What the task asks:
The lines below may contain the word "DecapCMS". Please count those that do and give the number alone.
.....
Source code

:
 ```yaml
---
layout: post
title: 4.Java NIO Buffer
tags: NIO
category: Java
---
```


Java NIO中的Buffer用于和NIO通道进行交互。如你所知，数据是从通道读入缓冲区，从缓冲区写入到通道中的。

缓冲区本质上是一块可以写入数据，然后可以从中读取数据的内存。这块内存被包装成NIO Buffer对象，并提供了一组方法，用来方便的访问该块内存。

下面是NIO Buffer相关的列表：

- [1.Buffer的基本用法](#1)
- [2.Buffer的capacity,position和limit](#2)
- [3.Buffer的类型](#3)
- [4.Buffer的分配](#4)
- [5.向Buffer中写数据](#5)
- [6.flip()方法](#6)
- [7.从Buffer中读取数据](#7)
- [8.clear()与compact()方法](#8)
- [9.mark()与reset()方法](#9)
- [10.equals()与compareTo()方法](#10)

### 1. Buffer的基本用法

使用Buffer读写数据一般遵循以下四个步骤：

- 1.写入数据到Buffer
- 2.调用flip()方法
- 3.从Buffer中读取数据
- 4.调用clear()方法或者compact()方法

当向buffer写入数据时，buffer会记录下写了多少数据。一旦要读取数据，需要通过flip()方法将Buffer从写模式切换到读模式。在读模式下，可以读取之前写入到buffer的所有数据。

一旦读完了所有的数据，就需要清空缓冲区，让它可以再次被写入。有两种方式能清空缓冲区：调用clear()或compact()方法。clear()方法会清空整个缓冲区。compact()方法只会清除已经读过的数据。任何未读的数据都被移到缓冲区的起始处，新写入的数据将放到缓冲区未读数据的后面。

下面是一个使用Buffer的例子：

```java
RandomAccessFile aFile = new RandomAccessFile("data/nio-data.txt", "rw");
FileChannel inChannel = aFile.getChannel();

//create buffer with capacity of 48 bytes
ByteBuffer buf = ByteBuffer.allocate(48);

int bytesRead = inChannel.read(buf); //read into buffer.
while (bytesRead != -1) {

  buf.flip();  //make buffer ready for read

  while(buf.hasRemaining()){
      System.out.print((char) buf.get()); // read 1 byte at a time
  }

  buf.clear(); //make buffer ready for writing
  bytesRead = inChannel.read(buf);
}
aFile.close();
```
.....
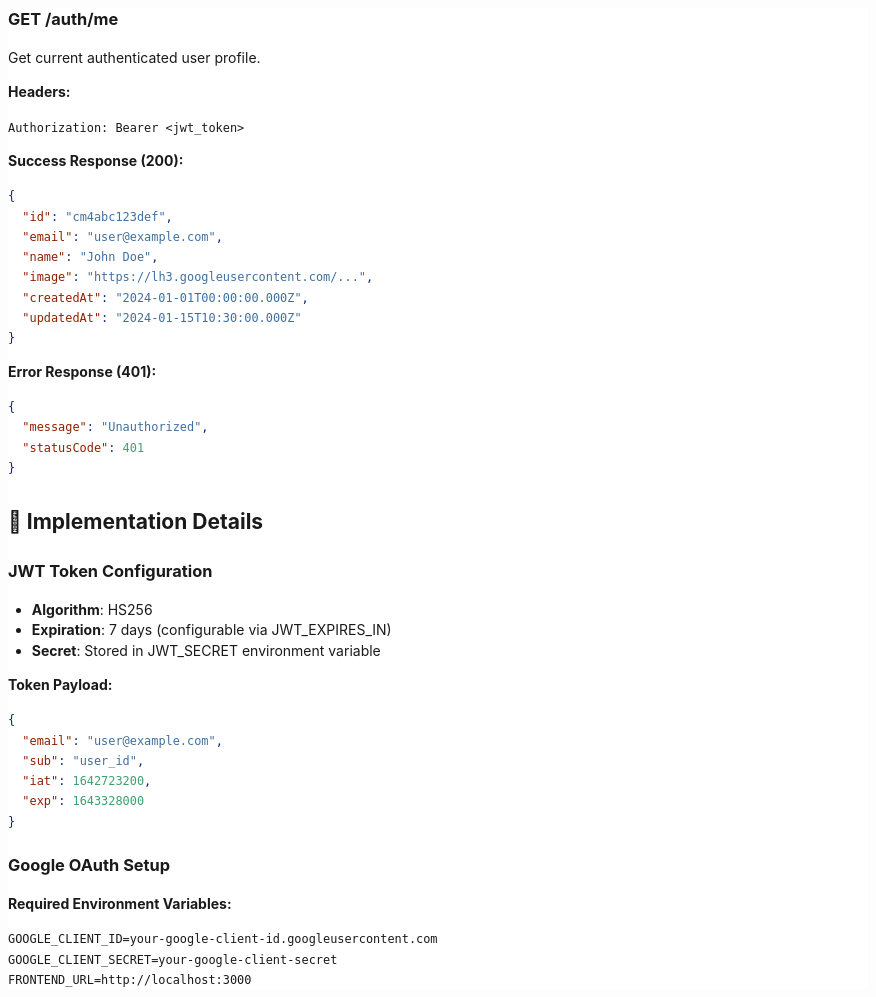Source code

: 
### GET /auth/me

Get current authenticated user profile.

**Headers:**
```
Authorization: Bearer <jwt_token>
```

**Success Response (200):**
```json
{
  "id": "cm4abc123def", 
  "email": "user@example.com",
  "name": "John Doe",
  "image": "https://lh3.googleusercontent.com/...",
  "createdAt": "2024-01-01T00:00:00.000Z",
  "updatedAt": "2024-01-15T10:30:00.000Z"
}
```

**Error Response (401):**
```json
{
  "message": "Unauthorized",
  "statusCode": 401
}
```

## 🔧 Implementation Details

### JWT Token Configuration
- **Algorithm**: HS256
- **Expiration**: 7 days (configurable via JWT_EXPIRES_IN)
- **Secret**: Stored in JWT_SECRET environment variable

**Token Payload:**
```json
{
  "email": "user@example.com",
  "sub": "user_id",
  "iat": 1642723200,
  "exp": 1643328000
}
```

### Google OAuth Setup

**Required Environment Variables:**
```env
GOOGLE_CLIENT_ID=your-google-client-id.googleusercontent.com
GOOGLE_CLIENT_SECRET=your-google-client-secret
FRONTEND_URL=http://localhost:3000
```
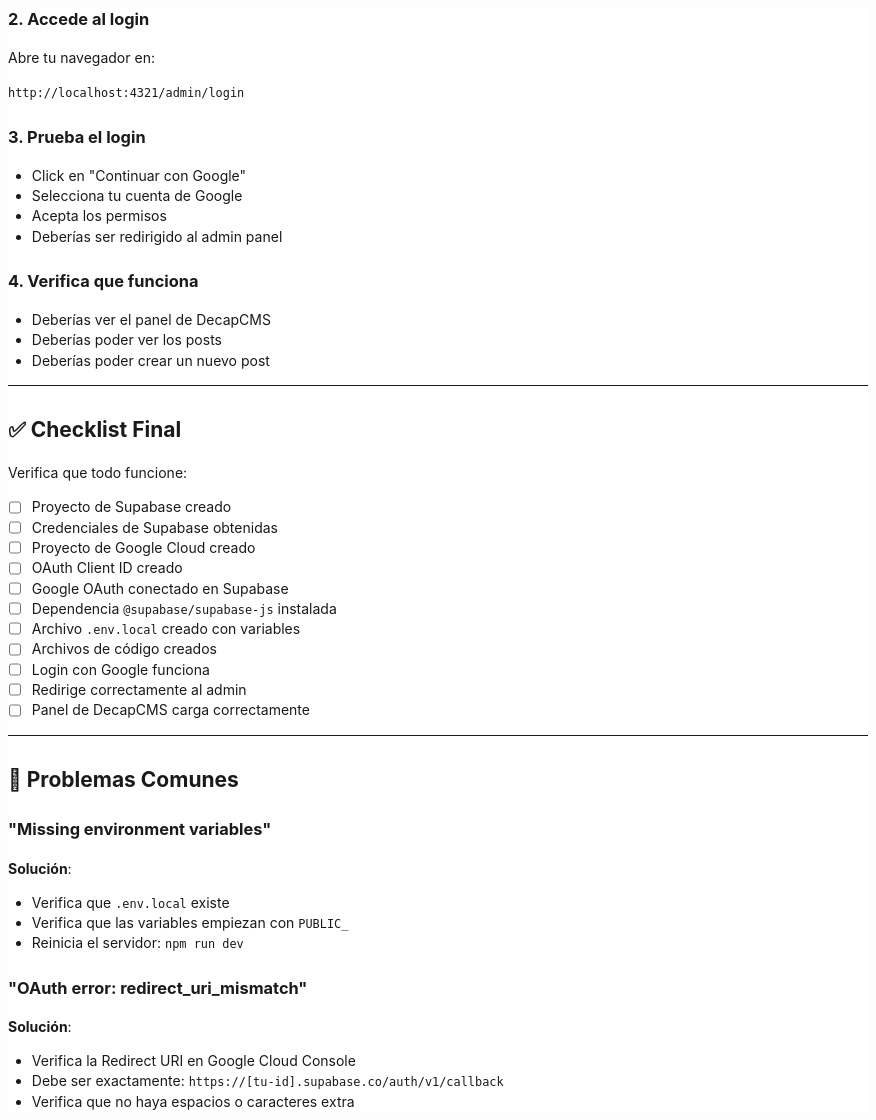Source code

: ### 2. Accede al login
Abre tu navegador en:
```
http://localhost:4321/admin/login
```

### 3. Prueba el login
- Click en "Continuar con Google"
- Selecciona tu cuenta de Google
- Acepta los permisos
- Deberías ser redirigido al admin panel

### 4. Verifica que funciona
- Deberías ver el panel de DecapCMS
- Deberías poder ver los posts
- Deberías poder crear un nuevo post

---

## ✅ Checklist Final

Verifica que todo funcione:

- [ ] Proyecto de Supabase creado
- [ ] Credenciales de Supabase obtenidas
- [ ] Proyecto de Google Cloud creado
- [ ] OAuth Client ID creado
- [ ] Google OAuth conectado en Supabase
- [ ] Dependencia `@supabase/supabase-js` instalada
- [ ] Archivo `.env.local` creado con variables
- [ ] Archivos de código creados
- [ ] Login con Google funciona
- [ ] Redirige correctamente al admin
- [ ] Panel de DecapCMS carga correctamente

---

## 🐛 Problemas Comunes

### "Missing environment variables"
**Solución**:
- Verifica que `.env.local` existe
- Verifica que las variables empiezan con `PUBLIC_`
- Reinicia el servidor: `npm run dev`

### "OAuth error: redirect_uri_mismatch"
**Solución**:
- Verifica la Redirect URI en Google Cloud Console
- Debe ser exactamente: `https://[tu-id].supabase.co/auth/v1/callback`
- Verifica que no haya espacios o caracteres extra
.....
Your response:
2